(Verdammt zu leben - Verdammt zu sterben)
Regisseur: Lucio Fulci
Italien 1975
Existieren Filme aus der Hauptschaffensphase Fulcis, die ein wenig positiv und wenigestens halbwegs humanistisch sind? Immerhin geht es hier um den Mann, der uns den Brutalismus von übers Ziel hinaus schießender Männlichkeit vor Augen führte (DAS SYNDIKAT DES GRAUENS), in den apokalyptischen Wahnsinn entführte (EIN ZOMBIE HING AM GLOCKENSEIL) oder uns räudigsten Nihilismus vorsetzte (WHEN ALICE BROKE THE MIRROR). Wenn man an Filme von Lucio Fulci denkt, kommen einem Begriffe wie Selbstlosigkeit, Solidarität oder Hoffnung nicht gerade zuerst in den Sinn. Doch dann gibt es da ja noch VERDAMMT ZU LEBEN - VERDAMMT ZU STERBEN, der sich bis in den Mittelteil hinein genau so verdorben, dreckig und zynisch gibt wie die bekanntesten Exploitationer des Italieners.
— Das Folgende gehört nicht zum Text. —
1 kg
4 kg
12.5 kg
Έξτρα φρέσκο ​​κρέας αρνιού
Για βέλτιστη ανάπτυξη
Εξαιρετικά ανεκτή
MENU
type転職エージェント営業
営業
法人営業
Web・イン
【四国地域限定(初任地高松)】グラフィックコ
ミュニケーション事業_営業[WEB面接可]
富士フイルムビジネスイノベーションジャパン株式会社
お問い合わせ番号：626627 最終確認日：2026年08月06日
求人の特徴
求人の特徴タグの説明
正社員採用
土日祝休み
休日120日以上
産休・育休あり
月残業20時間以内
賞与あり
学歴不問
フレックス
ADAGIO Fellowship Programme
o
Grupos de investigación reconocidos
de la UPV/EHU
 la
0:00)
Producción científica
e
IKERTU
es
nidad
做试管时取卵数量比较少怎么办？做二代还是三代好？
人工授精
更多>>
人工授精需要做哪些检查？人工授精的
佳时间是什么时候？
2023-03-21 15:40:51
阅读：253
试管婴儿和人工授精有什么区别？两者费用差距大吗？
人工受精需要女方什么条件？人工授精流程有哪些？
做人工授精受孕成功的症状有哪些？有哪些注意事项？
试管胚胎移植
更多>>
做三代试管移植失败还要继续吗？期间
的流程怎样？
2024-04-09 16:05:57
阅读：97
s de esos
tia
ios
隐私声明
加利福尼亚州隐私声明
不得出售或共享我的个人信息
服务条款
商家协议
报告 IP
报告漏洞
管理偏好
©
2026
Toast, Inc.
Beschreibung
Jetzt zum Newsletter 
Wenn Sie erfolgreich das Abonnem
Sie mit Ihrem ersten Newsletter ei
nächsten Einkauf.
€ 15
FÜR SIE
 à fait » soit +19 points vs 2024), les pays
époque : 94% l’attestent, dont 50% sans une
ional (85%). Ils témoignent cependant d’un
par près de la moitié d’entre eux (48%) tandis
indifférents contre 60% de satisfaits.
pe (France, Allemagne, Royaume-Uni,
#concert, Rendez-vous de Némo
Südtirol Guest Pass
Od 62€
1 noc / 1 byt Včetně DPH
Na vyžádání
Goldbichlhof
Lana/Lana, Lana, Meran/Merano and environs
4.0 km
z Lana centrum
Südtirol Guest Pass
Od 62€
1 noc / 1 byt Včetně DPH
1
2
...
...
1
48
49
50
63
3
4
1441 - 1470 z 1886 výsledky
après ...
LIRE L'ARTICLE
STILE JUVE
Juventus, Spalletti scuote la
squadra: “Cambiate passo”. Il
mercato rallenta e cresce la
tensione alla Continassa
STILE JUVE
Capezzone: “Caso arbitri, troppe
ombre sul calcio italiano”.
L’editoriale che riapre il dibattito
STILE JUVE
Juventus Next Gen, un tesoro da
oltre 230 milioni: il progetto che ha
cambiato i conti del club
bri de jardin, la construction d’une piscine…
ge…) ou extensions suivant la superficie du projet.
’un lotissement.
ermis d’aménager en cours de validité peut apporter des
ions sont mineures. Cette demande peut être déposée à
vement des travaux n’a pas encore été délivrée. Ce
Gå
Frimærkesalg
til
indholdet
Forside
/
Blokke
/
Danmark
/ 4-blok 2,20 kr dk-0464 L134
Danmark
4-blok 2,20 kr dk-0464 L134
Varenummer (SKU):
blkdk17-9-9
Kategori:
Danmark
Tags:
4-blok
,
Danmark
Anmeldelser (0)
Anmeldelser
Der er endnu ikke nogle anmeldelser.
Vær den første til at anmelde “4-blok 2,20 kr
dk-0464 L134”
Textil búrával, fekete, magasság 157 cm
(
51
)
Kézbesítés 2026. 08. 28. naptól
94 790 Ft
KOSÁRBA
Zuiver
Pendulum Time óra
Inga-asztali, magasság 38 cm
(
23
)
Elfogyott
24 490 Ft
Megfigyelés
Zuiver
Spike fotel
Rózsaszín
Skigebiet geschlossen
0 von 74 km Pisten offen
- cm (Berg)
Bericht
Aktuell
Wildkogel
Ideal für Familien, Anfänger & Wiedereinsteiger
Dann gefällt es ihm aber plötzlich doch Hoffnungsstrahlen auszusenden und den Protagonisten den Akt der Rache erfolgreich ausführen zu lassen. Die Welt, wie sie der Film darstellt, ist zwar ein gefährlich-kühles Terrain, mit Gegenspielern, die sich weder vom Tod noch vom Teufel die Butter vom Brot nehmen lassen wollen, aber sie wirkt aufgrund ihrer Liebe zum Leben auch wieder sehr differenziert, geradezu unentschlossen.
Mit Fabio Testi in der Rolle des Stubby Preston, der überhaupt kein typischer Revolverheld ist, gelang dem Regisseur übrigens ein richtiger Glücksgriff. Etwas, das ihm für seinen letzten Western SELLA D'ARGENTO dann leider nicht mehr glückte. Giuliano Gemma spielte dort die Hauptfigur und war offenkundig doch sehr überfordert. Bemerkenswert ist des Weiteren natürlich auch Tomás Miliáns Darstellung der Figur Chato, die unüberraschend viele Charakterattitüden vereinigt, mit denen Milián durch zahlreiche Schurkenrollen in Kriminalfilmen bestens vertraut war. Die Regie selbst ist es dann aber, die I QUATTRO DELL'APOCALISSE ins Reich der feuchten Cineastenträume hebt. Wenn Bunny das Kind bekommt und die Männer aufhören zu tratschen, weil sie das Geschrei des Babys wahrnehmen, fliegt die Kamera etwas hoch, bewegt sich bisschen weg, um die kleine Ortschaft besser zu überblicken. Man könnte man meinen, dass die Zeit für einen kurzen Augenblick still steht. Die Männer, die kurz zuvor noch infantil darauf gewettet haben, ob es ein Junge oder ein Mädchen wird, halten allesamt plötzlich ihre Münder. Nie war die Kamera bei Fulci am Künstlerischsten als in den Siebzigern.